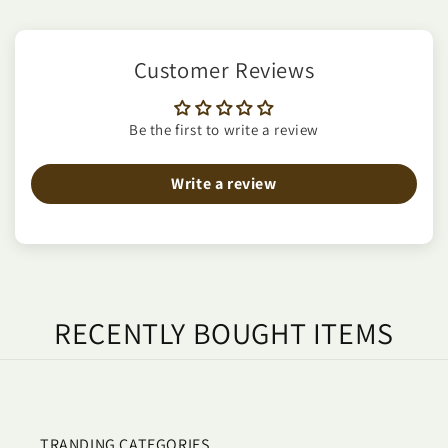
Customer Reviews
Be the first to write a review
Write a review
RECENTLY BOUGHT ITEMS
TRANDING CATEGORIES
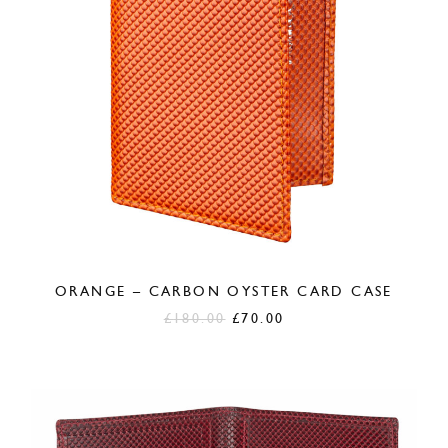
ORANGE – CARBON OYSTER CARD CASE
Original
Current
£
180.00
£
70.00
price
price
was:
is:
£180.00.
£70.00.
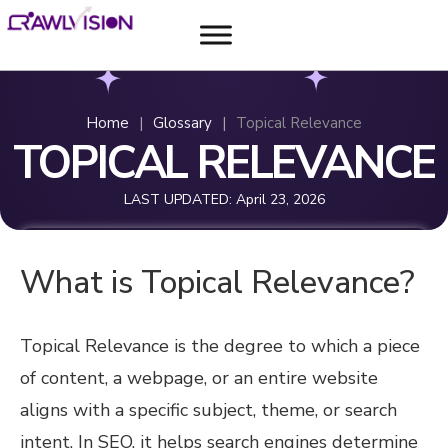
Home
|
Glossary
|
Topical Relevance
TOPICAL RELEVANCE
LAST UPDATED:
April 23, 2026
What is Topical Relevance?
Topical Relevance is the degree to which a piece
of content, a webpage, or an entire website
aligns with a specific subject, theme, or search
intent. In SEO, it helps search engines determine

━━━━━━━━━━━━━━━━━━━━

WORK ORDER:
Retype all the material word for word while skipping any picture it contains.

WRITTEN ANSWER:
Customer Reviews
Be the first to write a review
Write a review
RECENTLY BOUGHT ITEMS
TRANDING CATEGORIES
ORANGE – CARBON OYSTER CARD CASE
Original
Current
£
180.00
£
70.00
price
price
was:
is:
£180.00.
£70.00.
Home
|
Glossary
|
Topical Relevance
TOPICAL RELEVANCE
LAST UPDATED:
April 23, 2026
What is Topical Relevance?
Topical Relevance is the degree to which a piece
of content, a webpage, or an entire website
aligns with a specific subject, theme, or search
intent. In SEO, it helps search engines determine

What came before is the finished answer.